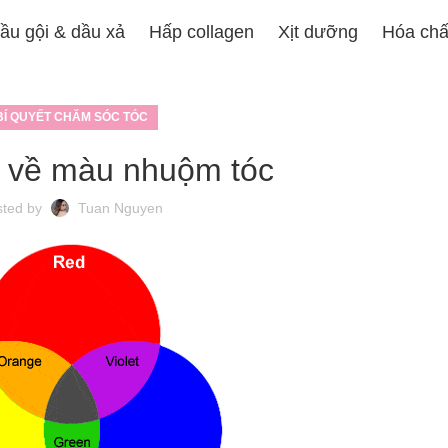
ầu gội & dầu xả
Hấp collagen
Xịt dưỡng
Hóa chấ
BÍ QUYẾT CHĂM SÓC TÓC
t về màu nhuộm tóc
sted by
Tuan Nguyen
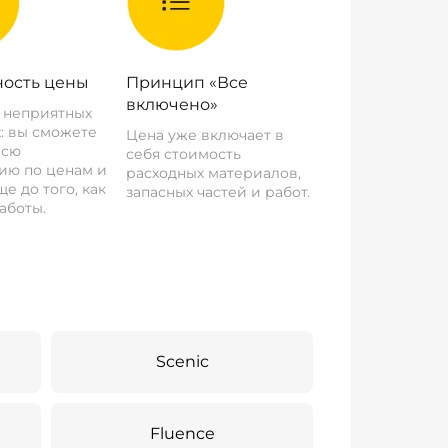
ость цены
Принцип «Все
включено»
о неприятных
: вы сможете
Цена уже включает в
всю
себя стоимость
ию по ценам и
расходных материалов,
е до того, как
запасных частей и работ.
аботы.
Scenic
Fluence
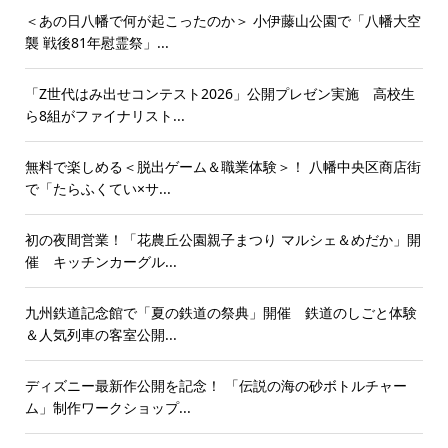
＜あの日八幡で何が起こったのか＞ 小伊藤山公園で「八幡大空
襲 戦後81年慰霊祭」...
「Z世代はみ出せコンテスト2026」公開プレゼン実施 高校生
ら8組がファイナリスト...
無料で楽しめる＜脱出ゲーム＆職業体験＞！ 八幡中央区商店街
で「たらふくてい×サ...
初の夜間営業！「花農丘公園親子まつり マルシェ＆めだか」開
催 キッチンカーグル...
九州鉄道記念館で「夏の鉄道の祭典」開催 鉄道のしごと体験
＆人気列車の客室公開...
ディズニー最新作公開を記念！ 「伝説の海の砂ボトルチャー
ム」制作ワークショップ...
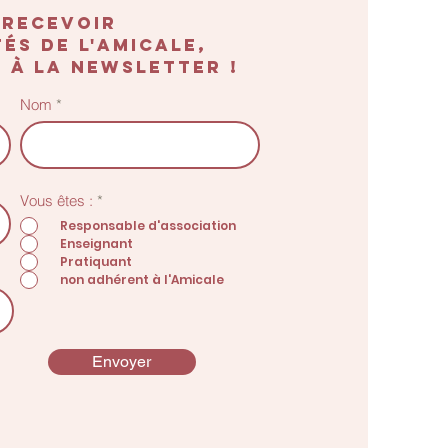
 recevoir
és de l'amicale,
 à la newsletter !
Nom
O
Vous êtes :
*
b
Responsable d'association
l
Enseignant
i
g
Pratiquant
a
non adhérent à l'Amicale
t
o
i
r
e
Envoyer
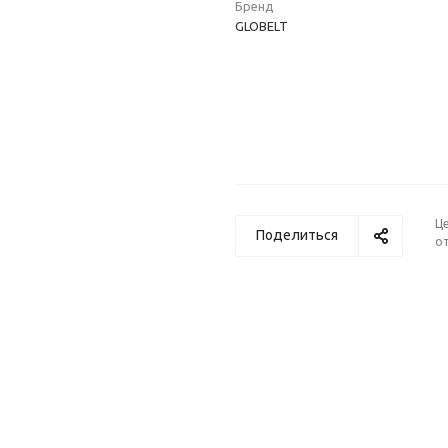
Бренд
GLOBELT
Ц
Поделиться
от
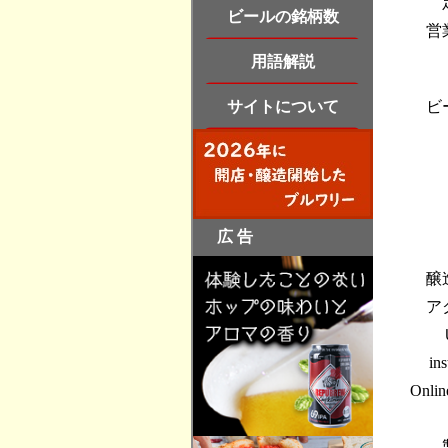
営
ビ
醸
ア
in
Onli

_What the task asks:_ Reproduce the listing exactly, but omit every picture in it.

_Your solution:_
ầu gội & dầu xả
Hấp collagen
Xịt dưỡng
Hóa chấ
BÍ QUYẾT CHĂM SÓC TÓC
t về màu nhuộm tóc
sted by
Tuan Nguyen
ость цены
Принцип «Все
включено»
о неприятных
: вы сможете
Цена уже включает в
всю
себя стоимость
ию по ценам и
расходных материалов,
е до того, как
запасных частей и работ.
аботы.
Scenic
Fluence
＜あの日八幡で何が起こったのか＞ 小伊藤山公園で「八幡大空
襲 戦後81年慰霊祭」...
「Z世代はみ出せコンテスト2026」公開プレゼン実施 高校生
ら8組がファイナリスト...
無料で楽しめる＜脱出ゲーム＆職業体験＞！ 八幡中央区商店街
で「たらふくてい×サ...
初の夜間営業！「花農丘公園親子まつり マルシェ＆めだか」開
催 キッチンカーグル...
九州鉄道記念館で「夏の鉄道の祭典」開催 鉄道のしごと体験
＆人気列車の客室公開...
ディズニー最新作公開を記念！ 「伝説の海の砂ボトルチャー
ム」制作ワークショップ...
 recevoir
és de l'amicale,
 à la newsletter !
Nom
O
Vous êtes :
*
b
Responsable d'association
l
Enseignant
i
g
Pratiquant
a
non adhérent à l'Amicale
t
o
i
r
e
Envoyer
Бренд
GLOBELT
Ц
Поделиться
от
営
ビ
醸
ア
in
Onli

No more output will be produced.